Il a annoncé que le système d’information sur le marché du travail du Ghana, qui devrait bientôt devenir opérationnel, a été développé pour réglementer les processus de recrutement, fournir des informations crédibles sur le marché du travail et prévenir la fraude à l’emploi. Le système sera accessible dans les 16 centres publics d’emploi régionaux du pays.
Les deux parties ont réaffirmé leur engagement en faveur d’une collaboration durable pour lutter contre la traite des êtres humains, le travail forcé, le travail des enfants et les fraudes en matière d’emploi.
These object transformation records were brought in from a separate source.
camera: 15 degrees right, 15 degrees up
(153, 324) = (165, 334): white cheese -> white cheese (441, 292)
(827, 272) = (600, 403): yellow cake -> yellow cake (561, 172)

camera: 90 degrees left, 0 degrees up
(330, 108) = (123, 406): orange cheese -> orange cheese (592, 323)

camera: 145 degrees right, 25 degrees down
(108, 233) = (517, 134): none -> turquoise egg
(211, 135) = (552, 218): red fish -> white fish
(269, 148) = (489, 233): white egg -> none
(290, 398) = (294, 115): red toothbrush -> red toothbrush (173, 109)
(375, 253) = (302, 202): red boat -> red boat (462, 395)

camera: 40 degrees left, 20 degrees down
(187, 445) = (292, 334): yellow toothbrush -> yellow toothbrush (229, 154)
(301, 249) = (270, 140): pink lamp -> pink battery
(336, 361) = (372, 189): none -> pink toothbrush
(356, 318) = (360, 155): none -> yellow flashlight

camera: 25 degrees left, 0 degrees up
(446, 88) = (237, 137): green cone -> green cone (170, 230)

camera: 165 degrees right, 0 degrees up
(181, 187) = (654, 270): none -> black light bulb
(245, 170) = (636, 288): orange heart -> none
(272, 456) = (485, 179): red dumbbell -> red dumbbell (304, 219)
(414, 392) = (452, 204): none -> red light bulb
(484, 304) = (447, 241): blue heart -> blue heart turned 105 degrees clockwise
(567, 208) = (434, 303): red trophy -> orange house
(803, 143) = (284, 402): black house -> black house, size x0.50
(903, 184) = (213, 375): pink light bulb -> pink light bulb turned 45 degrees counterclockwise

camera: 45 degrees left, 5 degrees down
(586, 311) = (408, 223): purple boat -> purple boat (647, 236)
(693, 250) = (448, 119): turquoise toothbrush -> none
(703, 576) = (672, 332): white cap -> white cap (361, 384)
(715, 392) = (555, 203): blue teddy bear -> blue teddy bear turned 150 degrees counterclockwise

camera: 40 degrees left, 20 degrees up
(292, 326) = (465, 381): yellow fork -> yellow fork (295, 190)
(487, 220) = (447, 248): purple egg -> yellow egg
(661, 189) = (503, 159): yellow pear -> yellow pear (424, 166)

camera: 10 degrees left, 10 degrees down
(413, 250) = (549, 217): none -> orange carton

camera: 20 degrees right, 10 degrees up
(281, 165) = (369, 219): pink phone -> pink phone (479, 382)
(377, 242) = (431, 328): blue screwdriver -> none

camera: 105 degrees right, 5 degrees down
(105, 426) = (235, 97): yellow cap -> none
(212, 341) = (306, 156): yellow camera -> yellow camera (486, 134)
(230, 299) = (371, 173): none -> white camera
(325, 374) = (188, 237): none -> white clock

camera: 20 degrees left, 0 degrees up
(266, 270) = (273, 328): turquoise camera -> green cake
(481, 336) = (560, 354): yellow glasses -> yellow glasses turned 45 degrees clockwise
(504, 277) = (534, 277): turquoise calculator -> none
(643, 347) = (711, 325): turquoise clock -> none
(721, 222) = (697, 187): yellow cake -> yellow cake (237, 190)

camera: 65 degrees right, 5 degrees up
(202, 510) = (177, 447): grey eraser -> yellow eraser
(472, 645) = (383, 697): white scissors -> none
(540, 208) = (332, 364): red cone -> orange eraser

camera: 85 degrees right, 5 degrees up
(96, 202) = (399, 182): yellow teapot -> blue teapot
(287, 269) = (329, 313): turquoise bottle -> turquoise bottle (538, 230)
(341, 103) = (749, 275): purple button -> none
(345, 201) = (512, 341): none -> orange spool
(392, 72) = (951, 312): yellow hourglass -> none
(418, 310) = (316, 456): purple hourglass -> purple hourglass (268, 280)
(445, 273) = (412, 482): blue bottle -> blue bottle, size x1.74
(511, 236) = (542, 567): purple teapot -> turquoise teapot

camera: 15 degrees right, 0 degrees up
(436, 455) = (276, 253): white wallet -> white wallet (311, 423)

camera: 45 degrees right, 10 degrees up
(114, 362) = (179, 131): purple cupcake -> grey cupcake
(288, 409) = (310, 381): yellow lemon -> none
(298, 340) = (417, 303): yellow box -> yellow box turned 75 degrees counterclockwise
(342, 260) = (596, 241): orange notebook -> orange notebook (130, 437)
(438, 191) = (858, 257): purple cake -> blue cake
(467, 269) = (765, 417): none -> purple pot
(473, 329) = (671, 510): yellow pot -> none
La délégation américaine a exprimé sa volonté de soutenir les efforts du Ghana et a encouragé l’identification de domaines d’intérêt mutuel pour une coopération future.
La délégation américaine comprenait M. Matthew Hickey, directeur adjoint du Bureau du Département d’État américain pour surveiller et combattre la traite des personnes, et M. Michael Kmiecinski du Bureau des affaires politiques de l’ambassade américaine.
Parmi les responsables du ministère et des institutions alliées présents figuraient le directeur en chef, M. Hamidu Adaklugu Esq., le directeur général de la Commission des salaires et traitements équitables, le Dr Smith Graham, le directeur du travail par intérim, M. Dauda Braimah, le directeur de la recherche, des statistiques et de la gestion de l’information, M. Shadrach Mensah, et le chef des affaires publiques, M. Eyram DK Tottimeh Jnr., entre autres.